Peush Narang, Program Representative of COTTON USA replied to a couple of questions from the Textile Value Chain.

What is the future of cotton from the USA at a time cotton is highly in demand in India?

Sales for U.S. cotton reflect strong demand. The mills want to buy cotton which is good quality, consistent and gives them good efficiency, and that exactly is what U.S. cotton has been delivering for many years. Now we have a COTTON USA SOLUTIONSTM technical team which is helping the mills with what they can expect from the quality of U.S. cotton and also help them plan better. Our SOLUTIONS team can also guide them operationally in terms of what changes they could do to improve their efficiency. Our team of SOLUTIONS experts has created five business-building programs, providing unmatched expertise informed by work with over 1,500 mills in 50 countries. Our programs are complimentary for customers who are COTTON USATM licensees or U.S. Cotton Trust Protocol® members.

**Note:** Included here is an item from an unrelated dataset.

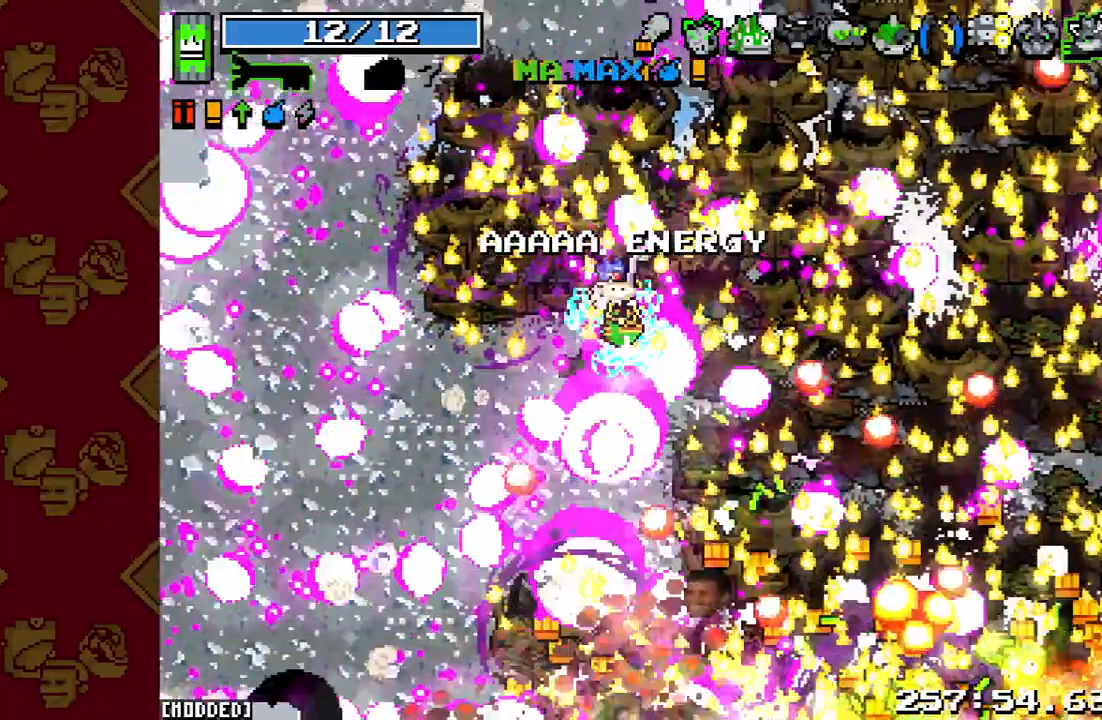
{"buttons": [], "left_stick": "down", "right_stick": "down", "events": [[300, "R2", "up"]]}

In terms of sustainability, the U.S. Cotton Trust Protocol® sets a new standard for more sustainably grown cotton. Aligned with the U.N. Sustainable Development Goals, the Trust Protocol brings quantifiable and verifiable goals and measurement to more sustainable cotton production and drives continuous improvement in six key sustainability metrics – land use, soil carbon, water management, soil loss, greenhouse gas emissions and energy efficiency.

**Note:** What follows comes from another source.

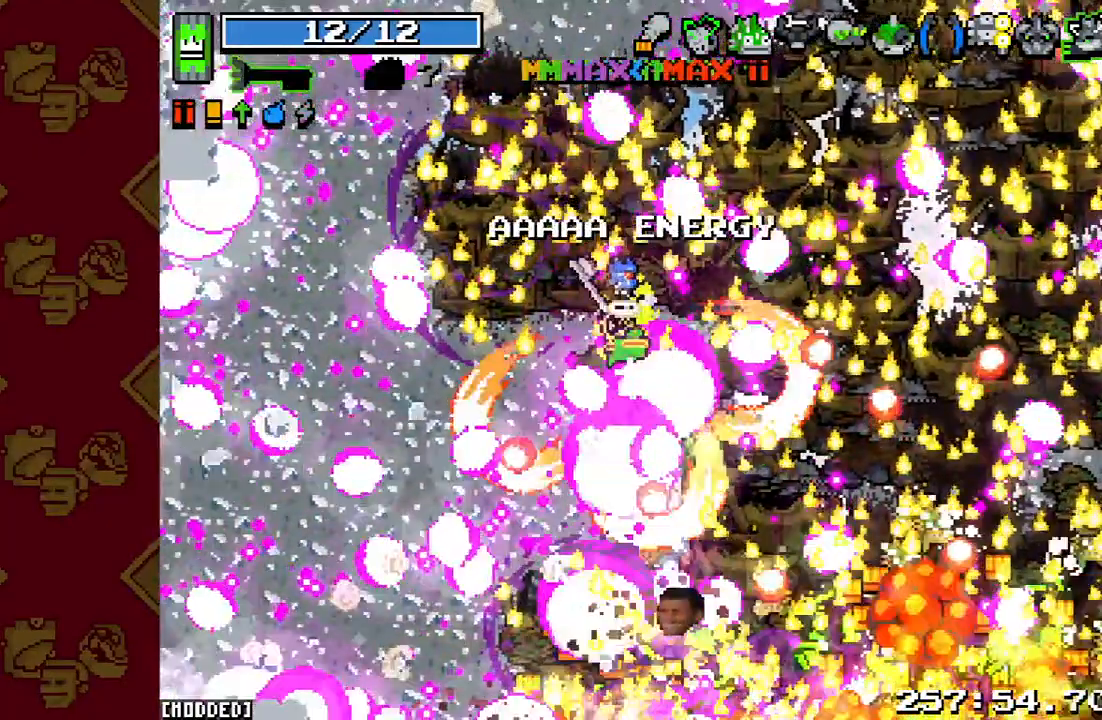
{"buttons": ["L1"], "left_stick": "down", "right_stick": "down", "events": [[467, "L1", "down"]]}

This is what exactly consumers are looking for and what the U.S. cotton industry is offering.

What trends do you see in cotton and other fibres?

I think the recent trend what we are seeing now is that people are switching to blends to meet the economics. But in India, cotton has a strong future because the industry has full faith that cotton will remain the engine of growth in the textile industry. The recent announcement made by the honorable Ministry of Finance on April 13, 2022 to exempt the import duty on cotton until Sept. 30, 2022, is a welcome step for the textile industry. Thanks to the Indian cotton associations and the textile associations who have collaborated on behalf of Indian textile industry. I think mills will be much happier as they now have access to quality U.S. cotton and this will be good for spinners.